In today's world, there are a seemingly endless number of options available when it comes to the "simple" task of selecting a paint. Not only is there the obvious question of color, but you must also decide on which type and finish would best suit your application. Luckily, we're here to help! In this post you will find a brief guide on the various styles of paint, including terms such as oil-based, matte, semigloss, and... milk?

Oil and Water Don't Mix

The most fundamental quality to be aware of when selecting a paint for your home is whether it is oil-based or water-based. When it comes to painting a home's interior, water-based latex paint has become the most widely used due to its ease of application, simple clean-up, and quick drying. On the other hand, oil-based paints offer increased durability and shine at the cost of longer drying times, more difficult cleaning, and a strong, unpleasant odor during drying. In fact, working with oil-based paints generally requires thorough ventilation in order to prevent irritation to your eyes and airways.

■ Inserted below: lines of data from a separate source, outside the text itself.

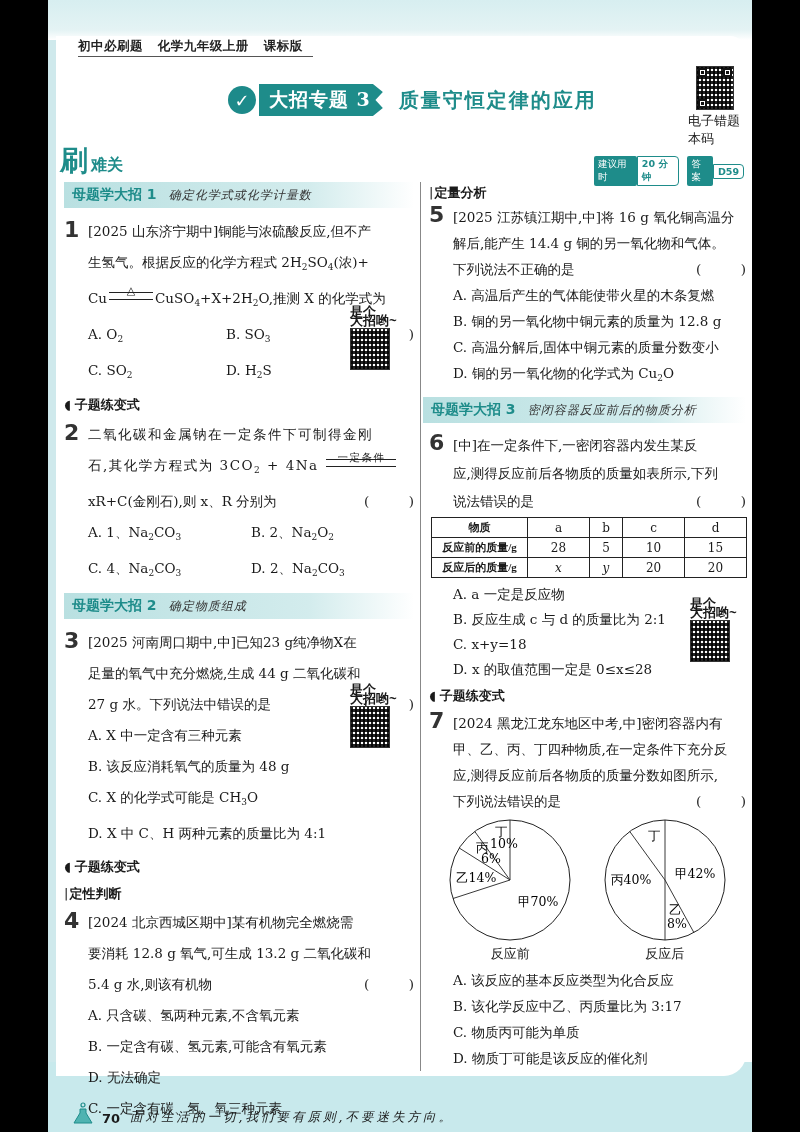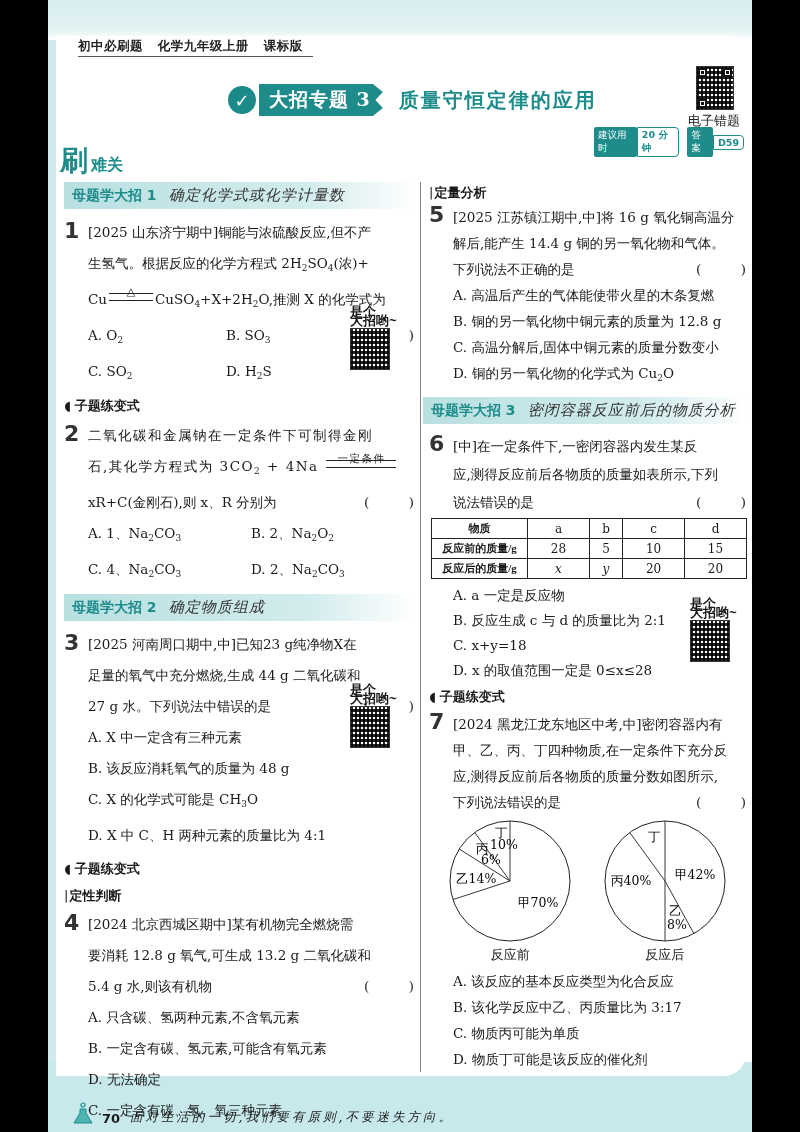--- a/index.html
+++ b/index.html
@@ -30,30 +30,30 @@
       repeating-linear-gradient(0deg, #222 0 3px, #fff 3px 5px);
       background-blend-mode: multiply; border: 1px solid #333; position: relative; }
   .qr .finder { position: absolute; width: 9px; height: 9px; border: 2px solid #111; background: #fff; }
   .qr .finder::after { content: ""; position: absolute; left: 1px; top: 1px; width: 3px; height: 3px; background: #111; }
   .qr-top { position: absolute; left: 648px; top: 66px; width: 38px; height: 44px; }
   .qr-top-caption { position: absolute; left: 640px; top: 112px; font-family: "DejaVu Sans", sans-serif; font-size: 13px; color: #222; }
 
   .section-head { position: absolute; left: 12px; top: 142px; display: flex; align-items: baseline; }
   .shua { font-family: "DejaVu Sans", sans-serif; font-size: 28px; font-weight: bold; color: #1e8c8a; }
   .nanguan { font-family: "DejaVu Sans", sans-serif; font-size: 16px; font-weight: bold; color: #1e8c8a; margin-left: 3px; }
-  .time-box { position: absolute; left: 546px; top: 127px; display: flex; align-items: center; font-family: "DejaVu Sans", sans-serif; font-size: 9.5px; }
+  .time-box { position: absolute; left: 546px; top: 156px; display: flex; align-items: center; font-family: "DejaVu Sans", sans-serif; font-size: 9.5px; }
   .tag { background: #1e8c8a; color: #fff; padding: 2px 4px; border-radius: 2px; }
   .tag-val { border: 1px solid #1e8c8a; color: #1e8c8a; padding: 1px 4px; border-radius: 0 4px 4px 0; margin-right: 8px; font-weight: bold; }
 
   .col { position: absolute; }
   .col-left { left: 16px; top: 182px; width: 350px; }
   .col-right { left: 372px; top: 182px; width: 326px; border-left: 1px solid #888; padding-left: 8px; }
   .mother-bar { background: linear-gradient(90deg, #b9e0e1 0%, #d3eced 70%, rgba(211,236,237,0) 100%); padding: 4px 8px; margin-bottom: 8px; display: flex; align-items: center; }
   .mother-title { font-family: "DejaVu Sans", sans-serif; font-weight: bold; font-size: 14px; color: #1e8c8a; }
-  .mother-sub { font-size: 15px; color: #333; margin-left: 12px; font-style: italic; letter-spacing: 1px; }
+  .mother-sub { font-size: 12px; color: #333; margin-left: 12px; font-style: italic; letter-spacing: 1px; }
   .q { position: relative; font-size: 13.5px; line-height: 31px; padding-left: 24px; }
   .q-num { position: absolute; left: 0; top: -2px; font-family: "DejaVu Sans", sans-serif; font-size: 22px; font-weight: bold; color: #333; }
   .paren { float: right; width: 50px; display: flex; justify-content: space-between; }
   .opts-grid { display: grid; grid-template-columns: 1fr 1fr; padding-left: 24px; font-size: 13.5px; line-height: 31px; }
   .opts { padding-left: 24px; font-size: 13.5px; line-height: 31px; }
   .sub-head { font-family: "DejaVu Sans", sans-serif; font-weight: bold; font-size: 13px; line-height: 28px; display: flex; align-items: center; }
   .sub-head .c { font-size: 13px; margin-right: 4px; }
   .bar-head { font-family: "DejaVu Sans", sans-serif; font-weight: bold; font-size: 13px; line-height: 26px; }
   .bar-head::before { content: "|"; font-weight: normal; margin-right: 1px; }
   sub { font-size: 9px; vertical-align: -3px; }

Another type of water-based paint, called milk paint, has seen an increase in popularity in the last several years due to its unique appearance. Named after the fact that it contains the milk protein casein, this type of paint has actually been in use for thousands of years. Milk paint offers extreme durability and is made of all-natural ingredients, although the product has a limited shelf-life and can be more expensive than typical paint products. It is often used to provide an antique or rustic look to furniture due to its ability to show individual brushstrokes.

Finish the Job

Now that you know the difference between types of paint, you have to select a finish, which refers to how shiny a paint will appear once dry. Generally, less shiny finishes are better at hiding imperfections in the surface, but are harder to clean due to their decreased durability. Oil-based paints will usually provide a greater level of shine than water-based paints. Here are some of the most common finishes, listed from least shiny to most shiny:

1. Matte/Flat: This is most commonly applied to walls and ceilings in low-traffic areas. Reflects very little light, which hides any bumps, cracks, or other imperfections in the wall, but cannot be rubbed clean.

2. Eggshell: Slightly shinier and easier to clean, eggshell is a good choice for interior hallways due to greater reflection of light.

3. Satin: Provides even more shine while also giving the surface a smooth and velvety appearance. Commonly used on window and door trim, but also a good option for bedroom or bathroom walls.

4. Semigloss: Mostly applied to baseboards, molding, cabinets, and built-in shelving in bathrooms and kitchens. Quite shiny and durable, but requires careful preparation and application in order to avoid noticeable imperfections.

5. Glossy: Use this finish on things that you want to stand out, such as trim, cabinets, and furniture. Appears almost like a coating of plastic or vinyl due to the shiny, smooth surface.